Celle-ci apparaît pour le surplus proportionnée à la faute commise, étant observé que la recourante s’est affranchie du respect de la loi alors qu’elle était assistée d’une régie connaissant certainement très bien la réglementation et que son administrateur est notoirement actif dans l’immobilier, notamment à Genève, depuis des décennies, qu’elle a au demeurant fortement augmenté le loyer – l’augmentation correspondant à un amortissement des travaux sur cinq ans –, qu’elle n’a pas d’antécédents et qu’elle n’a pas fait valoir que l’amende mettrait sa survie économique en péril ou compromettrait la marche de ses affaires.

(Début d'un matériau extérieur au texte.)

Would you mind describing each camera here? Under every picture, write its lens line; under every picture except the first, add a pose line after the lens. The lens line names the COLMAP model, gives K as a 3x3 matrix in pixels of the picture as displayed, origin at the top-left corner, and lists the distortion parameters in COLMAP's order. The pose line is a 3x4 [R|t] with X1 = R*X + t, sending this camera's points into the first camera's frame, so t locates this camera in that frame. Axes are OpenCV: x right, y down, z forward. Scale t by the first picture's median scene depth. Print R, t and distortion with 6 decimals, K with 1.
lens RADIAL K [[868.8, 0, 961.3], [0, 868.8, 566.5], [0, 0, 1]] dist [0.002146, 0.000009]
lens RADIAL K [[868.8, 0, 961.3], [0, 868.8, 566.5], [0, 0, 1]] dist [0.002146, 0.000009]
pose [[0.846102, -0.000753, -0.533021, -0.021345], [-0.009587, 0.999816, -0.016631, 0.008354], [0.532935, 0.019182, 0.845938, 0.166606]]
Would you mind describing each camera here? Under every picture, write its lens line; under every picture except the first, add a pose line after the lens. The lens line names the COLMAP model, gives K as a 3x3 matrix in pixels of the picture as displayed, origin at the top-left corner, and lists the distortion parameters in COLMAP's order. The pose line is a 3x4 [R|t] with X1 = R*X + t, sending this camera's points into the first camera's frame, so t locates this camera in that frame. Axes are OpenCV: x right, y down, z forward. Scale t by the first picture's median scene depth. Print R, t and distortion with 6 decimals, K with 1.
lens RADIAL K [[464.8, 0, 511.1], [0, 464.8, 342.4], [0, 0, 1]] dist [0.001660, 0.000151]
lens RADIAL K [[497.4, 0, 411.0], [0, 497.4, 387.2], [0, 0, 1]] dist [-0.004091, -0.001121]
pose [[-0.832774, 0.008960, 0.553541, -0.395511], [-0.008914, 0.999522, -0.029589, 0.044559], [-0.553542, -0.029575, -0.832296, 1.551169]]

Entièrement mal fondé, le recours sera rejeté.

4.             Vu l’issue du litige, un émolument de CHF 1'500.- sera mis à la charge de la recourante, qui ne peuvent se voir allouer une indemnité de procédure (art. 87 LPA).

 

* * * * *

PAR CES MOTIFS
LA CHAMBRE ADMINISTRATIVE

à la forme :

déclare recevable le recours interjeté le 21 mai 2024 par A______ SA contre le jugement du Tribunal administratif de première instance du 16 avril 2024 ;

au fond :

le rejette ;

met à la charge de A______ SA un émolument de CHF 1'500.- ;

dit qu’il n’est pas alloué d’indemnité de procédure ;

dit que, conformément aux art. 82 ss de la loi fédérale sur le Tribunal fédéral du 17 juin 2005 (LTF - RS 173.110), le présent arrêt peut être porté dans les trente jours qui suivent sa notification par-devant le Tribunal fédéral, par la voie du recours en matière de droit public ; le mémoire de recours doit indiquer les conclusions, motifs et moyens de preuve et porter la signature du recourant ou de son mandataire ; il doit être adressé au Tribunal fédéral suisse, av. du Tribunal fédéral 29, 1000 Lausanne 14, par voie postale ou par voie électronique aux conditions de l’art. 42 LTF. Le présent arrêt et les pièces en possession du recourant, invoquées comme moyens de preuve, doivent être joints à l’envoi ;

communique le présent arrêt à Me Daniel KINZER, avocat de la recourante, à B______ SA, au département du territoire - OAC ainsi qu'au Tribunal administratif de première instance.

Siégeant : Eleanor McGREGOR, présidente, Florence KRAUSKOPF, Jean-Marc VERNIORY, Patrick CHENAUX, Claudio MASCOTTO, juges.

Au nom de la chambre administrative :

le greffier-juriste :

 

 

F. SCHEFFRE

 

 

la présidente siégeant :

 

 

E. McGREGOR

 

Copie conforme de cet arrêt a été communiquée aux parties.